The European securities regulator's latest draft proposals over the issue of paying for broker research fail to grasp how managers make investment decisions, a forum hears.
ESMA accused of not understanding fund management

European securities regulator Esma has been accused of failing to understand how fund managers make investment decisions in framing its December draft of technical standards for Mifid II.

“The framework governing how broker research should be paid for fails to understand the mechanics of fund management,” argued Urban Funered, director of public policy corporate affairs at Fidelity Worldwide Investment, speaking at the recent conference hosted by the Association of the Luxembourg Fund Industry (Alfi).

At present, advice from the European Securities and Markets Authority (Esma) to the European Commission concerning so-called level 2 measures under MiFID II prevents broker commissions from being used to pay for investment research directly.

Executing brokers currently put aside a portion of the commission paid by managers into a separate account. Every quarter managers then rate the quality of the research provided by the firms that execute its trade and this portion of the commission is re-distributed to brokers at the top of the list. This practice is known as commission sharing agreements (CSAs).

Esma argues that paying commissions directly conflicts with the requirement for fund managers to provide best execution to clients, since managers are more likely to execute with brokers that have provided them with good research.

The rules characterise the wider objective of Mifid II “to atomise the various services and costs involved in fund management and private banking”, according to Hermann Beythan, a partner at Linklaters in Luxembourg.

But Funered raised objections to the claim that good research induced managers to execute with the broker who published it. He noted that if a fund manager issued a request to its execution desk to buy a certain stock, “the trading desk would not know where the manager got the idea from."

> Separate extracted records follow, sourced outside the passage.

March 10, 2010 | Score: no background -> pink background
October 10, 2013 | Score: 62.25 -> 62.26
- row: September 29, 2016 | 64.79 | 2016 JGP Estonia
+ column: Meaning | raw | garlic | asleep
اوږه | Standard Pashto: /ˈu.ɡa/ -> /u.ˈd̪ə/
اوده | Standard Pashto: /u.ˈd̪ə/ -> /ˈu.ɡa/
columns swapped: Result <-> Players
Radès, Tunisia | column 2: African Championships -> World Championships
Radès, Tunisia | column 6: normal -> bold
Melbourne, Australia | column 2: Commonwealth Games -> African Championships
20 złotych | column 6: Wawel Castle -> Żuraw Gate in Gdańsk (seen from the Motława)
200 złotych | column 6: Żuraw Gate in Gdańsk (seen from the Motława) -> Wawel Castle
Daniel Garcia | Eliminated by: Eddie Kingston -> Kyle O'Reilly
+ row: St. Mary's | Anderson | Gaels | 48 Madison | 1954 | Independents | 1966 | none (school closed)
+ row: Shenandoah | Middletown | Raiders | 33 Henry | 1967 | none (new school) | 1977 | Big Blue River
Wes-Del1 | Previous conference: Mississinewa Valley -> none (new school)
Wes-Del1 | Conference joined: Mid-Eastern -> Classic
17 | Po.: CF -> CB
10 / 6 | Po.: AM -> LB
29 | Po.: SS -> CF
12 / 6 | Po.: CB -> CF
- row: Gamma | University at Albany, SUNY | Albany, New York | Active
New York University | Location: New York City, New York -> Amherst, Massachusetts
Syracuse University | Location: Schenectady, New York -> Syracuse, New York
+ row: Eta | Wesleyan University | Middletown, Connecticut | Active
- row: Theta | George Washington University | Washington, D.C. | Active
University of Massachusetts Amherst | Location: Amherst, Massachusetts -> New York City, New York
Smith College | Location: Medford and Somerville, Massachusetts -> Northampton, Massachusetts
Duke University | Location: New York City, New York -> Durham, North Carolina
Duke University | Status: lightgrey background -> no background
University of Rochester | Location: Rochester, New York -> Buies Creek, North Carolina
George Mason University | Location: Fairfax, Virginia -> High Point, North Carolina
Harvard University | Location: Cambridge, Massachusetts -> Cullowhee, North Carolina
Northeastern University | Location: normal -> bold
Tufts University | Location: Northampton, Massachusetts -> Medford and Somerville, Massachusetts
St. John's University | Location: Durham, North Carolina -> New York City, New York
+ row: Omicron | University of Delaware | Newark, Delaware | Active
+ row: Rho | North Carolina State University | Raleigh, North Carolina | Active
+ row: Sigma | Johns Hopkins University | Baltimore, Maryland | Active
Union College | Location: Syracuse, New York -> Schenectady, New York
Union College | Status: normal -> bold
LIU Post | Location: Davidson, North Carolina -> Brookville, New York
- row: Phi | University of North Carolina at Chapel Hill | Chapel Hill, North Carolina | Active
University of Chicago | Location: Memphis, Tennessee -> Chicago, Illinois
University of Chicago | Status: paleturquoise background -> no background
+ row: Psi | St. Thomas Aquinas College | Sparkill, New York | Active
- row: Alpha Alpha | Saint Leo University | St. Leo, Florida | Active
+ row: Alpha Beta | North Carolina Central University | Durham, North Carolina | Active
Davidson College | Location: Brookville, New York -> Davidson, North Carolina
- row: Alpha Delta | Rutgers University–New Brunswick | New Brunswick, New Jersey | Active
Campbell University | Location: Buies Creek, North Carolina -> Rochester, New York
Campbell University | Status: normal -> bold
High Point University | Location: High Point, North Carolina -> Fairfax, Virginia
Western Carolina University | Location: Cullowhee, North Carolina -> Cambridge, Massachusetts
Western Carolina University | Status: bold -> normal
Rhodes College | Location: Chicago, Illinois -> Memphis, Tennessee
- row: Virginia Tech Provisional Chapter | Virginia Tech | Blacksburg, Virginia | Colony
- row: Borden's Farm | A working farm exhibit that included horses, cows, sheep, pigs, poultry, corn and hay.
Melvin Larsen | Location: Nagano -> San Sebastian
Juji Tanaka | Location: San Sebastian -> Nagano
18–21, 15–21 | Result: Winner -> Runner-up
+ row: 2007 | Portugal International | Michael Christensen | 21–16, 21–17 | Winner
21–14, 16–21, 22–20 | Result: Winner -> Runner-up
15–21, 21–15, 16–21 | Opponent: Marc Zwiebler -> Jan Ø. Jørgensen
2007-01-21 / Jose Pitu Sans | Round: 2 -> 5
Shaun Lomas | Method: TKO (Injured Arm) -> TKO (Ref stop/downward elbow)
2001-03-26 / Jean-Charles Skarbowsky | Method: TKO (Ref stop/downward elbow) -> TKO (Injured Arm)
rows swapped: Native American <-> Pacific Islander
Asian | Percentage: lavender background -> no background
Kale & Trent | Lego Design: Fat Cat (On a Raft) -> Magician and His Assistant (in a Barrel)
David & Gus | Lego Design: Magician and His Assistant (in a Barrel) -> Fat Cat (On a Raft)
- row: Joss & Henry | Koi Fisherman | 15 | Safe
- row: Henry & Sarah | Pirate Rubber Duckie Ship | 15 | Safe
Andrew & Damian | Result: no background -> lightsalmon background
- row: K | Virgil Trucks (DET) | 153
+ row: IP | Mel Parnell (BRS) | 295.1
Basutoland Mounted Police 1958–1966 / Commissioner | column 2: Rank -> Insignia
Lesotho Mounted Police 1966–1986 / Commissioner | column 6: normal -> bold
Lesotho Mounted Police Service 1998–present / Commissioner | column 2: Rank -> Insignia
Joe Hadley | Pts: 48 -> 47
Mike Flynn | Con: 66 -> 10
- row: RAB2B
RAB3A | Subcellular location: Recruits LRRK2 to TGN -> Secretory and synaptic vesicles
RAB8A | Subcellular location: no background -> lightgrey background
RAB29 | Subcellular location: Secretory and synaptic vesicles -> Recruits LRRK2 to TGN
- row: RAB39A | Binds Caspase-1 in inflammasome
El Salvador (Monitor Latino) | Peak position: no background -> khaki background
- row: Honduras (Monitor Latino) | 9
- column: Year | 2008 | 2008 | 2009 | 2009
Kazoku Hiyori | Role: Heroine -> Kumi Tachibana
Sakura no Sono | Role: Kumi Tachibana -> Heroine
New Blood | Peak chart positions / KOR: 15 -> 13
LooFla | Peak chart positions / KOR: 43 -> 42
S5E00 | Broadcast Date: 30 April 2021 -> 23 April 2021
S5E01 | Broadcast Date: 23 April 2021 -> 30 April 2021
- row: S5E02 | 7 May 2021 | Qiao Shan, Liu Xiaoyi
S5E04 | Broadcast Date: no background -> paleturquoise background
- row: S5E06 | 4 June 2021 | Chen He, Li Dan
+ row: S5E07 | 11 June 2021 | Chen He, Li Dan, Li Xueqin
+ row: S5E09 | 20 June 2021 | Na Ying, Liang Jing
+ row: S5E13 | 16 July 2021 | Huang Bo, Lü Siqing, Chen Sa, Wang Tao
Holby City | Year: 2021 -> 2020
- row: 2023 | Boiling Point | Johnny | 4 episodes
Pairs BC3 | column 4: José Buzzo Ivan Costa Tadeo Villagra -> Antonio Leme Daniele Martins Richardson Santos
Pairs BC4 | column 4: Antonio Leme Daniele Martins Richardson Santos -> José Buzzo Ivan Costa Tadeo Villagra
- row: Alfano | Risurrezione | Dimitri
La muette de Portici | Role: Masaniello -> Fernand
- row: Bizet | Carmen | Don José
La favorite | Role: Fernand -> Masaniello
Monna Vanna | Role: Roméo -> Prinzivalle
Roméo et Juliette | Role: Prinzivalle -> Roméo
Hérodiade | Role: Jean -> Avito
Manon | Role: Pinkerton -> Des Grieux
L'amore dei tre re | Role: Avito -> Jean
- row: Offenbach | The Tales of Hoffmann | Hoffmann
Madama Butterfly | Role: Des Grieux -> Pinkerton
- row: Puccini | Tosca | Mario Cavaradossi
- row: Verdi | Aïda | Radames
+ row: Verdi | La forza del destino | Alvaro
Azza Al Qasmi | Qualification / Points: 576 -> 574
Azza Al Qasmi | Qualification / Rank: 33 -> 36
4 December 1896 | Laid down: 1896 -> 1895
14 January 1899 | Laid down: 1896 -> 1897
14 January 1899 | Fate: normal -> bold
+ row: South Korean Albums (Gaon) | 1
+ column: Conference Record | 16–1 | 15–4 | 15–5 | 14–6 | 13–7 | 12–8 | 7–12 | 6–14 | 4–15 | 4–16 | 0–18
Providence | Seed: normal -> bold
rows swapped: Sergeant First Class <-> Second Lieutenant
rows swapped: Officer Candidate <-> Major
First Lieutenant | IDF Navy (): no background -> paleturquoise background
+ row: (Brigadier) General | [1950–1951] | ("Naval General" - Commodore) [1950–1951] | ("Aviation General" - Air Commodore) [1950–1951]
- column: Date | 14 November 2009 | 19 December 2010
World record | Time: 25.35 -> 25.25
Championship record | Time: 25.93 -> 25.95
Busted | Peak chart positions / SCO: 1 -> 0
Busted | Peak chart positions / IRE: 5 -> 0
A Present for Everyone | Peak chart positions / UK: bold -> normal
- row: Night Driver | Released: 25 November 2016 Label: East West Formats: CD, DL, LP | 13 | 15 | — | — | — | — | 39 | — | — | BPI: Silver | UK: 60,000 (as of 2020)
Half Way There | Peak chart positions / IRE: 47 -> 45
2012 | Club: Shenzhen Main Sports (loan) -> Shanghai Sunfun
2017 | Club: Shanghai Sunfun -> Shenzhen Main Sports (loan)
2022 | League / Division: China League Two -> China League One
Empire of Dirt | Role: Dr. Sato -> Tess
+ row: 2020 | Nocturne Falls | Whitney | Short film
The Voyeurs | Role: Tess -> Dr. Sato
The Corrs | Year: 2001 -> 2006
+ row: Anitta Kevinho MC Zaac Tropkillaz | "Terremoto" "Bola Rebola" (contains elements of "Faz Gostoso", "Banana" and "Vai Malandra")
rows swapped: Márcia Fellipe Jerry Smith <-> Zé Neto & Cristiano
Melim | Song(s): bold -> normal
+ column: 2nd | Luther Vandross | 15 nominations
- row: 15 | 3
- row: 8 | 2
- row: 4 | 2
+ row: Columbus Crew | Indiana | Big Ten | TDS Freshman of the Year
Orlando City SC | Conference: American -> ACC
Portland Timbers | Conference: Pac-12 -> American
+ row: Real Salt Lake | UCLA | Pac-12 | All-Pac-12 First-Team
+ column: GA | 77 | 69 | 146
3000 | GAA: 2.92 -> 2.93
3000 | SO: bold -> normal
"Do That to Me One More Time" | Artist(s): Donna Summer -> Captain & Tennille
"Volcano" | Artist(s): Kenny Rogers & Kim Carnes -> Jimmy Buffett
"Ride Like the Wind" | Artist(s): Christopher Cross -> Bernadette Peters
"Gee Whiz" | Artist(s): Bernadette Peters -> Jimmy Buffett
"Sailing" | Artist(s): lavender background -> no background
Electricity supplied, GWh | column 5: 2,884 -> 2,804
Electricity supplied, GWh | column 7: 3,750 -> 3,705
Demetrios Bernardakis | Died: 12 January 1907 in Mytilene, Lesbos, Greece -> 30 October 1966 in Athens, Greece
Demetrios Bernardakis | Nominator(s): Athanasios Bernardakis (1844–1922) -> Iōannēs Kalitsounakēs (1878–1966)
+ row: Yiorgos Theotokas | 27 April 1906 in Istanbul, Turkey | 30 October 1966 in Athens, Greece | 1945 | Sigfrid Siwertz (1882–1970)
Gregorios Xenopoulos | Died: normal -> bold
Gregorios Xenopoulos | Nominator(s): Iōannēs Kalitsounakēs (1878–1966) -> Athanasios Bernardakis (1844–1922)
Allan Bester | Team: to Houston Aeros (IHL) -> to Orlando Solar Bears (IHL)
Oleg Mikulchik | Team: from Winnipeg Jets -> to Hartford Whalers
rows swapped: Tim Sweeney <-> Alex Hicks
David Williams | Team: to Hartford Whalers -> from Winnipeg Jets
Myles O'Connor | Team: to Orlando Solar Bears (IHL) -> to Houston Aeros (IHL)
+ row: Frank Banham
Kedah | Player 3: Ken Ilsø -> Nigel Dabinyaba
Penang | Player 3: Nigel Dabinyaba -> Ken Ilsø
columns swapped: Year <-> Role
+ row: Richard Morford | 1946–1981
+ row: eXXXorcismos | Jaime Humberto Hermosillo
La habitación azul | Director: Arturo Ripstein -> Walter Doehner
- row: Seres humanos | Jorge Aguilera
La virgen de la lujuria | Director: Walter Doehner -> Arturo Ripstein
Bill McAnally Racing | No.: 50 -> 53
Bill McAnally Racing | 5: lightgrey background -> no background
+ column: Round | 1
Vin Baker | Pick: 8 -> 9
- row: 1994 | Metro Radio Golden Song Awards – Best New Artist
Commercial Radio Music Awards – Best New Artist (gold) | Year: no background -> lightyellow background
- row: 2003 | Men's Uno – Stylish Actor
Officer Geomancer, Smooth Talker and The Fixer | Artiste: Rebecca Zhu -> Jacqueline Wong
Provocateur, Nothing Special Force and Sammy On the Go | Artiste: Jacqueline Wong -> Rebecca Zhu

Chinese walls between fund managers and trading desks meant that even if the manager wanted to reward the broker from which the ideas came, he/she wouldn’t be able to. Besides, “traders would be in big trouble if they did not get best execution for their clients”, said Funered.

The December draft by Esma provided an alternative to paying for broker research directly: obtaining permission from the client via a specific agreement.

However, managers argue that striking detailed new contracts with every underlying client would be impossible to implement. They wonder if managers would have to ask permission from every investor in a mutual fund, for example, and query what would happen if investors in the same fund gave different answers.

Funered said that even if it was possible to implement it would create a “free-rider problem”. Say a manager runs a segregated account for an institutional investor and a mutual fund for retail investors. The institutional fund refuses to pay for the research, while the mutual fund pays for it.

“The fund manager still uses the knowledge he has in making decisions for both funds,” he said, regardless of where that knowledge had been gathered. 

While the principal of unbundling fees is a good one, Beythan said the danger was that atomising fees “to the last detail” created an overwhelming administrative burden that affected consumers as much as managers. “The danger is that the consumer will see all of the trees, but no forest,” he said.

Nevertheless, the chances of provisions such as this being softened were “rather slim”, he acknowledged, adding: “More likely is that in several years the European Commission may become aware of the downside of this approach."